Non era invece dovuta l’IVAFE (dal 2023 è stata istituita l’imposta sul valore delle cripto-attività).

Per le imposte sui redditi, poi, si applicava l’art. 67 comma 1 lett. c-ter) e comma 1-ter) del TUIR per cui:
– le cessioni a “termine” di tali attività rilevavano sempre fiscalmente;
– le cessioni a “pronti” rilevavano invece se la valuta ceduta era originata da prelievi da wallet (c.d. “cash out”), per i quali la giacenza media superava un controvalore di 51.645,69 euro per almeno 7 giorni lavorativi continui nel periodo d’imposta.
La plusvalenza risultava soggetta all’imposta sostitutiva del 26% ex art. 68 del TUIR.

Per il quadro RW, il ravvedimento ex art. 13 del DLgs. 472/97 può essere posto in essere utilizzando come base di calcolo la sanzione minima del 3%.
Qualora si dovesse regolarizzare una dichiarazione infedele relativa al 2022 (naturalmente a oggi non sarebbe possibile sanare una dichiarazione omessa), entro il termine di presentazione della dichiarazione relativa all’anno 2023 si applica la riduzione a 1/8 (0,375%).
Quindi, a fronte della detenzione all’estero di un bitcoin con un controvalore in euro di 100.000 (si guarda all’eventuale valore finale del quadro RW), la sanzione sarebbe di 375 euro.

Guardando ai contribuenti che possedevano una giacenza media superiore alla soglia di 51.645,69 euro per almeno 7 giorni lavorativi continui nel periodo d’imposta, bisogna poi capire se eventuali redditi non dichiarati possano considerarsi di fonte estera. Infatti, in quest’ultimo caso la sanzione per infedele dichiarazione passa dal 90% al 120% in applicazione dell’incremento di un terzo ex comma 8 dell’art. 1 del DLgs. 471/97.
Sul punto, la circ. n. 30/2023 (§ 5) ha chiarito che il reddito si considera prodotto in Italia se le cripto-attività (rectius le chiavi che danno accesso alle stesse) sono detenute presso un prestatore di servizi relativi all’utilizzo di valuta virtuale o di portafoglio digitale residente in Italia oppure sono oggetto di uno stabile rapporto con un intermediario finanziario residente o con una stabile organizzazione di un intermediario finanziario non residente.

Ancora, nei casi in cui le cripto-attività siano detenute “direttamente” dal soggetto tramite supporti di archiviazione (quali ad esempio chiavette USB) senza l’intervento degli intermediari o prestatori di servizi sopramenzionati, il reddito si considera prodotto in Italia se il supporto di archiviazione si trova nel territorio dello Stato.

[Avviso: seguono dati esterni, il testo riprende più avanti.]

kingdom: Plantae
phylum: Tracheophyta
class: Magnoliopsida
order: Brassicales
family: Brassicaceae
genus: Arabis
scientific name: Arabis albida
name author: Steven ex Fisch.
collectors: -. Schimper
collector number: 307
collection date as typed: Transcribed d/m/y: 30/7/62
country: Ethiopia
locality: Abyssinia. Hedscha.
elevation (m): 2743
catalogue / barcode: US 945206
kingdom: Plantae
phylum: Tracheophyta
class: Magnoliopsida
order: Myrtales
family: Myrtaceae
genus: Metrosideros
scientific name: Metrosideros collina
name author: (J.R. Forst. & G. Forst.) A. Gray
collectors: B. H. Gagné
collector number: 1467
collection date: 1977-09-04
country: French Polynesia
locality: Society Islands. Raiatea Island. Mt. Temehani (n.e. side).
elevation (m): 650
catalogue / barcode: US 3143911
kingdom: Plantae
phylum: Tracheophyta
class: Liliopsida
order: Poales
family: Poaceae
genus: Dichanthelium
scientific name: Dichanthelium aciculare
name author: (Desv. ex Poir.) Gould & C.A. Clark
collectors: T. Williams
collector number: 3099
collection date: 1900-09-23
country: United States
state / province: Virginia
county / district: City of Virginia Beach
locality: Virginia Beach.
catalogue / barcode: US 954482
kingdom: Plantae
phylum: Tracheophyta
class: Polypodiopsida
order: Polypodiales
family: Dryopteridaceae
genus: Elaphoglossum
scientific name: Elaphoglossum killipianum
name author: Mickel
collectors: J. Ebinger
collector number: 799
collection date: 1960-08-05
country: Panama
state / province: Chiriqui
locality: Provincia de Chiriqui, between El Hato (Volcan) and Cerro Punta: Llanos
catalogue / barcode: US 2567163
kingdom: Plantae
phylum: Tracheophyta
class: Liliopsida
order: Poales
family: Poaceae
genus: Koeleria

In tutti gli altri casi, il reddito si considera prodotto all’estero.

Ipotizzando un prelievo dal wallet “estero” che abbia originato una plusvalenza di 20.000 euro nel corso del 2022, quindi, risultava dovuta un’imposta sostitutiva di 5.200 euro (26% x 20.000). La sanzione piena sarebbe pari a 6.240 euro (5.200 x 120%), ma si può beneficiare del ravvedimento presentando una dichiarazione integrativa, versando l’imposta dovuta (maggiorata degli interessi) e pagando la sanzione ridotta ex art. 13 del DLgs. 472/97.
Se tali operazioni vengono effettuate entro la data di presentazione del modello REDDITI 2024, la sanzione ridotta sarà pari a 780 euro (6.240/8), ossia un ottavo del minimo edittale.